**TO-DO ITEM A:** According to the article on multilingualism in Brussels, how many different languages did residents of the Brussels-Capital Region speak in 2024?
Top of TEXT EXCERPT
Ordering your coffee in French, answering an email in English, and speaking another language at home – this is the reality for many people in Brussels.
As one of the world’s most diverse and multilingual cities, the Belgian capital is home to people who often speak two or three, and sometimes even four languages. For many residents, switching between French, Dutch, English, and another language is part of everyday life.
According to data from BRIO Brussel, the Brussels-Capital Region was home to more than 180 nationalities in 2024, with residents speaking 104 different languages. The most widely spoken languages are French (81%), English (46.9%), Dutch (22.3%), Spanish (14.5%), Arabic (11.5%), Italian (6.1%), German (6.1%), Portuguese (2.8%), Turkish (2.8%), and Romanian (2.1%).
Speaking more than one language has obvious advantages, allowing people to communicate across different communities. Multilinguals may make it look easy, but in reality, things are not so simple. Scientists say those benefits also come with hidden cognitive costs.
What happens in the brain?
When multilingual people speak, they often activate words from other languages they know, explained Professor Mathieu Declerck, senior researcher at the Vrije Universiteit Brussels (VUB). His research focuses on multilingual language processing.
"Dutch and English are the languages I know best, so whenever I want to say something in English, I'm also activating words in Dutch," he told The Brussels Times. "For example, when I want to say the word 'dog', the Dutch word 'hond' is also activated in my brain and they are both competing to be selected."
According to Declerck, this constant competition has to be resolved in some way, which he says is done through language control. The mechanism allows people to select, switch between, or suppress languages as needed. This process is explained through the concept of inhibition – suppressing the language that isn’t relevant at a given moment.
When switching, “your brain assumes that there’s a higher possibility of making an error because of the competition between languages,” says Declerck. He believes this happens because our brains are more alert to potential mistakes.
Cognitive effort
Language inhibition requires considerable cognitive resources. Suppressing one language leaves fewer mental resources for producing the one that we are trying to speak.
This often happens when people move between conversations with family members, with whom they speak one language, and interactions with people who speak another.
Another theory, according to Declerck, focuses on overcoming the inhibition of a language. “It takes a lot of time, and it causes a lot of errors,” he says.
Bottom of TEXT EXCERPT
Top of EXTRACTED ENTRIES
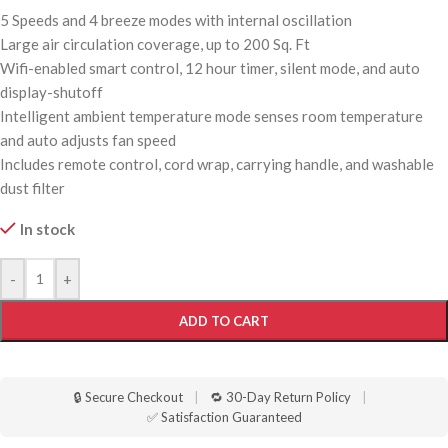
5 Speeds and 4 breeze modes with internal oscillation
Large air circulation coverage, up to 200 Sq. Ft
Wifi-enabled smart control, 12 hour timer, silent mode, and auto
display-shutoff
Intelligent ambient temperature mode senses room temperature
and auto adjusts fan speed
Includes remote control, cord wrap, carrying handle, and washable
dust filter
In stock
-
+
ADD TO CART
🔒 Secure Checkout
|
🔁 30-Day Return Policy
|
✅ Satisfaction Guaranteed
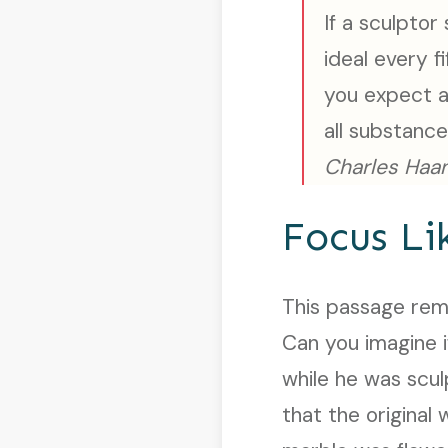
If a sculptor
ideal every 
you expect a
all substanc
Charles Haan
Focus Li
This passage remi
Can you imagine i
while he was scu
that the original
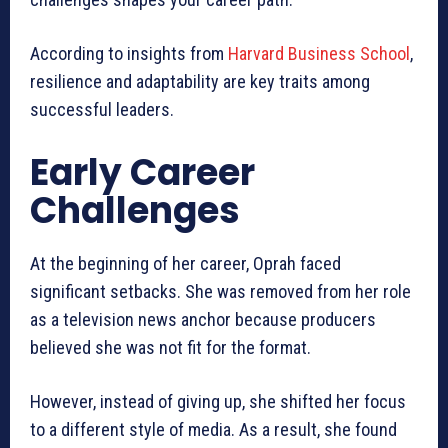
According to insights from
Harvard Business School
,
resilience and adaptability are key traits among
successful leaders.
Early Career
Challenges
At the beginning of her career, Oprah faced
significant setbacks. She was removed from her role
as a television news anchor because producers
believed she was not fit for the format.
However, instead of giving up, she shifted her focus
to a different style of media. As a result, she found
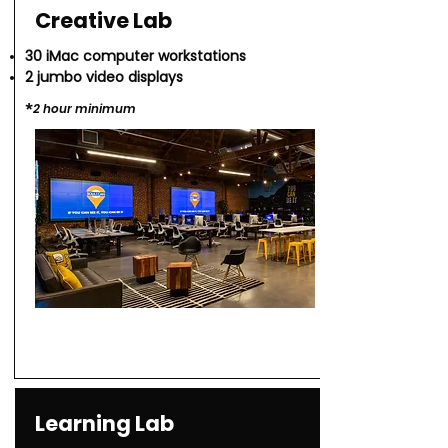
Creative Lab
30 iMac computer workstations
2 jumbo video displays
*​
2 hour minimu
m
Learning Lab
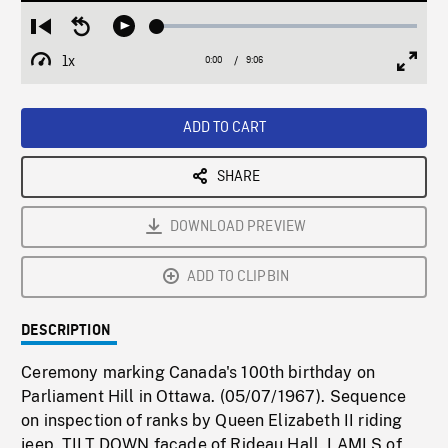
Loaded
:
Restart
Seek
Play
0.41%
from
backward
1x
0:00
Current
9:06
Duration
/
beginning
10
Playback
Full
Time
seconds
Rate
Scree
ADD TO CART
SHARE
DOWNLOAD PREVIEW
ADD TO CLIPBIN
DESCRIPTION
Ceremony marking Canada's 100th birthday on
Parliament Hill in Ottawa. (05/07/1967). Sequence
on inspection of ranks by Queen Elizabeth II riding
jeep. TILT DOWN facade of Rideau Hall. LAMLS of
Bottom of EXTRACTED ENTRIES
Top of EXTRACTED ENTRIES
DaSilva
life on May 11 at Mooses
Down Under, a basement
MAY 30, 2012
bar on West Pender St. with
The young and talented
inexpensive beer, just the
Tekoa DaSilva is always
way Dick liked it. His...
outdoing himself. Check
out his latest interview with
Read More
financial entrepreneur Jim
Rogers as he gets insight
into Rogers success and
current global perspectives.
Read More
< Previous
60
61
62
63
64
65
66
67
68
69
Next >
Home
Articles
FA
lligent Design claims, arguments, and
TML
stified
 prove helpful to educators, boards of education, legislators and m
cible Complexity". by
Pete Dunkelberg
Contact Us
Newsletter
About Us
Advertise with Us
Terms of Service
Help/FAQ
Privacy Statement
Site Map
Bottom of EXTRACTED ENTRIES
**TO-DO ITEM B:** In the collected data, retype the stretch from the line containing "5 Speeds and" through the line containing "dust filter", both included.

**EXERCISE SOLUTION A:** 104 different languages.

**EXERCISE SOLUTION B:**
5 Speeds and 4 breeze modes with internal oscillation
Large air circulation coverage, up to 200 Sq. Ft
Wifi-enabled smart control, 12 hour timer, silent mode, and auto
display-shutoff
Intelligent ambient temperature mode senses room temperature
and auto adjusts fan speed
Includes remote control, cord wrap, carrying handle, and washable
dust filter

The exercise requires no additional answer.